» EXERCISE: Since only the total is wanted, give the number of lines in the listing below that hold the string "anchor" and add nothing.

» SOURCE INFORMATION:
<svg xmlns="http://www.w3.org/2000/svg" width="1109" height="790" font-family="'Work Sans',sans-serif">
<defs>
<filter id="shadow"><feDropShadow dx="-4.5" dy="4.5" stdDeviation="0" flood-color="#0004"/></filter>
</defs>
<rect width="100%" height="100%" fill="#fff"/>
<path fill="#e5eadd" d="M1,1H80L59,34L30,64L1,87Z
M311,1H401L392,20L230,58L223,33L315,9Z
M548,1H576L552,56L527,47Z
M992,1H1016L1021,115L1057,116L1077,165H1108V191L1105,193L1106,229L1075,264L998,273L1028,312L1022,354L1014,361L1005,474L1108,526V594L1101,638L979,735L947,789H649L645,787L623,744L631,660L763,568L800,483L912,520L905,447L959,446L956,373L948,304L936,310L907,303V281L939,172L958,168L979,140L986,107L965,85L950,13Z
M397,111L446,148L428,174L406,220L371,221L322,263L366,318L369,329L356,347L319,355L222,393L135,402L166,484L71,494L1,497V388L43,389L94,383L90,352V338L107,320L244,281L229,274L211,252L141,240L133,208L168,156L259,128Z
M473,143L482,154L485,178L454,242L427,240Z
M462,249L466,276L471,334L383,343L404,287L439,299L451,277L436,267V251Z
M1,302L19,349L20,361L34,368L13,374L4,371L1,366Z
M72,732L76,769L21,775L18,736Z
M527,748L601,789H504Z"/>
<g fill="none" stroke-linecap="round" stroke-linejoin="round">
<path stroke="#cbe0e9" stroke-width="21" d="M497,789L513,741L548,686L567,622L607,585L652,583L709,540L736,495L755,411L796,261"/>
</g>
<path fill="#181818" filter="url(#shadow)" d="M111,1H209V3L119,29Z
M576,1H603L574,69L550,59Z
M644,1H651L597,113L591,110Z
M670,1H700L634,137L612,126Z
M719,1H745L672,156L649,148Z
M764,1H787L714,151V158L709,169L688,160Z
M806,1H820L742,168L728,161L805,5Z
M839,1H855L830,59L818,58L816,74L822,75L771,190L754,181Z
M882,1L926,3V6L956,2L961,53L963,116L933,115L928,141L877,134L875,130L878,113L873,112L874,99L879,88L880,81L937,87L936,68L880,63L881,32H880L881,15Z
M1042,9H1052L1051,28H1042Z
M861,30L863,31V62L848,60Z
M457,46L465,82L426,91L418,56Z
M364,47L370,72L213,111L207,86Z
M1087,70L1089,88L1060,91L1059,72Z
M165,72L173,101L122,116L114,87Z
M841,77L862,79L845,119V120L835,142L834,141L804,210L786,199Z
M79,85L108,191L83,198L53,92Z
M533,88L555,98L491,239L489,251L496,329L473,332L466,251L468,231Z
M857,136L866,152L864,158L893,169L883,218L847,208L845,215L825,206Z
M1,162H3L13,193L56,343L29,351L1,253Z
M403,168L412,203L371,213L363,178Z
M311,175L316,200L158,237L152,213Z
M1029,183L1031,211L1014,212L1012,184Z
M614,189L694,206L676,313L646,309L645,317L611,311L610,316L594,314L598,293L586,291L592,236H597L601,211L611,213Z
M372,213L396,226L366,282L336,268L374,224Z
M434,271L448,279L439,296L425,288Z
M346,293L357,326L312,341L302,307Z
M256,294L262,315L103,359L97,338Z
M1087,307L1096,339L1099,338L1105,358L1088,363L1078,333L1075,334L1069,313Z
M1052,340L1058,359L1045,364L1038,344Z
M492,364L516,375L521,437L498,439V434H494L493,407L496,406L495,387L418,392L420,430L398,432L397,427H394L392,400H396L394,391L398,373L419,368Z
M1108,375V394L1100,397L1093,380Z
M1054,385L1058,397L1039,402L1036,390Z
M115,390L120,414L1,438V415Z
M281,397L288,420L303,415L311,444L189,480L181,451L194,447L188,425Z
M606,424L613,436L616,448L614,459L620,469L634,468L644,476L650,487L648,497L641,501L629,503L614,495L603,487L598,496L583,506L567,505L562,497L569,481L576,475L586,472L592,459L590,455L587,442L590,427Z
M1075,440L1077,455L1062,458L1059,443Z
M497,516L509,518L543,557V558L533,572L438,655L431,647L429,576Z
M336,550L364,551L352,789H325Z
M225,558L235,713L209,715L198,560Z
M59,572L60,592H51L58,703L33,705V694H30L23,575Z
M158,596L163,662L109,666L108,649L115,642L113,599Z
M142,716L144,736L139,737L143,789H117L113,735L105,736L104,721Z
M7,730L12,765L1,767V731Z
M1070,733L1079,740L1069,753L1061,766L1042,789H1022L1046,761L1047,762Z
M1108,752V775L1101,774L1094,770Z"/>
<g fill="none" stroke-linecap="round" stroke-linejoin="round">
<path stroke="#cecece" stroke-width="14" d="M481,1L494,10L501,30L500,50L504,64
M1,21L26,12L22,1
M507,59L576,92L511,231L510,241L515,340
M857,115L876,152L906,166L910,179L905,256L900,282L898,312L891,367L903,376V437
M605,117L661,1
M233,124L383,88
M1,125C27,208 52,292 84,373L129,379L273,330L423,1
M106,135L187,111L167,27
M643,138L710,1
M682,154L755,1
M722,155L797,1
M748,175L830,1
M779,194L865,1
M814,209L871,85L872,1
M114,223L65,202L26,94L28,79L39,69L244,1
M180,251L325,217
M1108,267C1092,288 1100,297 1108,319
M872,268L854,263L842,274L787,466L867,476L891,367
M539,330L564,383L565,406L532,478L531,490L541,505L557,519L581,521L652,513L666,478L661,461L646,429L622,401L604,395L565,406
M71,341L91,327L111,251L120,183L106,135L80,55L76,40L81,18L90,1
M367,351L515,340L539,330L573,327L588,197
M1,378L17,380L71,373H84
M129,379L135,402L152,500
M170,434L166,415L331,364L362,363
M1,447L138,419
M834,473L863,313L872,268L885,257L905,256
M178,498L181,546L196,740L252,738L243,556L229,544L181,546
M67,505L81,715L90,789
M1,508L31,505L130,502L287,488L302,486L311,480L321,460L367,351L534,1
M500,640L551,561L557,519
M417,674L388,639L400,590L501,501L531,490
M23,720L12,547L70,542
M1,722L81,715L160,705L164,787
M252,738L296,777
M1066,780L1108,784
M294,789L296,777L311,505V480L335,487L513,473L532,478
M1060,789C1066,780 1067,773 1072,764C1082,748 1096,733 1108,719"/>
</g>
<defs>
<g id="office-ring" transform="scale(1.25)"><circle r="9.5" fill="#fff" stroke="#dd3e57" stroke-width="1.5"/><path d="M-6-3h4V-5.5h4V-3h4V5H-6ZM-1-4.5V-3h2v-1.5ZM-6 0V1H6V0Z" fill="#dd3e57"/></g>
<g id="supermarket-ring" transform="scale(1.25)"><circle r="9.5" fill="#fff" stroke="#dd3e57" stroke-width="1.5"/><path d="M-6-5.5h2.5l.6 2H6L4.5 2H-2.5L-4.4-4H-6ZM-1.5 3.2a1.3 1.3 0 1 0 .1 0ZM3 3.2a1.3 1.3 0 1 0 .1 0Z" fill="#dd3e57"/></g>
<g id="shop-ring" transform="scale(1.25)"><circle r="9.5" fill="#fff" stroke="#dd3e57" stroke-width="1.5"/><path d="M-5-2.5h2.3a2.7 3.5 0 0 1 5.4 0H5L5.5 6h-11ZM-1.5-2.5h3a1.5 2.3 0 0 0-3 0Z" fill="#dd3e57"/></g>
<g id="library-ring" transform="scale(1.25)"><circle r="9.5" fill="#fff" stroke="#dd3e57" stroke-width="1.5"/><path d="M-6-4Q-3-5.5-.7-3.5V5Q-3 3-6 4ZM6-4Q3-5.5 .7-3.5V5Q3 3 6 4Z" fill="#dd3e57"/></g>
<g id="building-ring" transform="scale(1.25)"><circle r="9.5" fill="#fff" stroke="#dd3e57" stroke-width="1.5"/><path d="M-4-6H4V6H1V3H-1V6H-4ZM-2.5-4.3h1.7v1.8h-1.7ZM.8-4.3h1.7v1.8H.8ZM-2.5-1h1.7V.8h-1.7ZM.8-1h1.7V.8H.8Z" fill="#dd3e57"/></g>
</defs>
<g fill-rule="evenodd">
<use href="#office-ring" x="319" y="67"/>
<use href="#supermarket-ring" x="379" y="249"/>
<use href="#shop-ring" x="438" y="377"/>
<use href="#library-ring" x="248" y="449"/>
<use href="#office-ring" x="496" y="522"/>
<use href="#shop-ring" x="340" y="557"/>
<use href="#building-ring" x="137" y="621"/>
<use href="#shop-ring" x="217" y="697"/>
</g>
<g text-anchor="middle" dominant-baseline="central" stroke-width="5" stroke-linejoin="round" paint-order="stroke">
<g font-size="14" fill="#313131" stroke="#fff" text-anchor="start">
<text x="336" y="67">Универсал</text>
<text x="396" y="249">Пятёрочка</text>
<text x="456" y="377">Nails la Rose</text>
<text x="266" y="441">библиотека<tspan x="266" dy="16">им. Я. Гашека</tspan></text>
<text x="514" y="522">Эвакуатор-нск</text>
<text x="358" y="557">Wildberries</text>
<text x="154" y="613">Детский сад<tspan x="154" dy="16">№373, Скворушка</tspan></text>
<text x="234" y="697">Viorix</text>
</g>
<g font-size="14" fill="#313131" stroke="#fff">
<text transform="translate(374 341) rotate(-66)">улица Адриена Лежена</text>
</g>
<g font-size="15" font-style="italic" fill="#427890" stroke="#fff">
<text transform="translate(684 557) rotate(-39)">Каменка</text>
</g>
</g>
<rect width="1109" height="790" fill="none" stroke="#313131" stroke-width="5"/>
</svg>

» EXERCISE RESULT: 2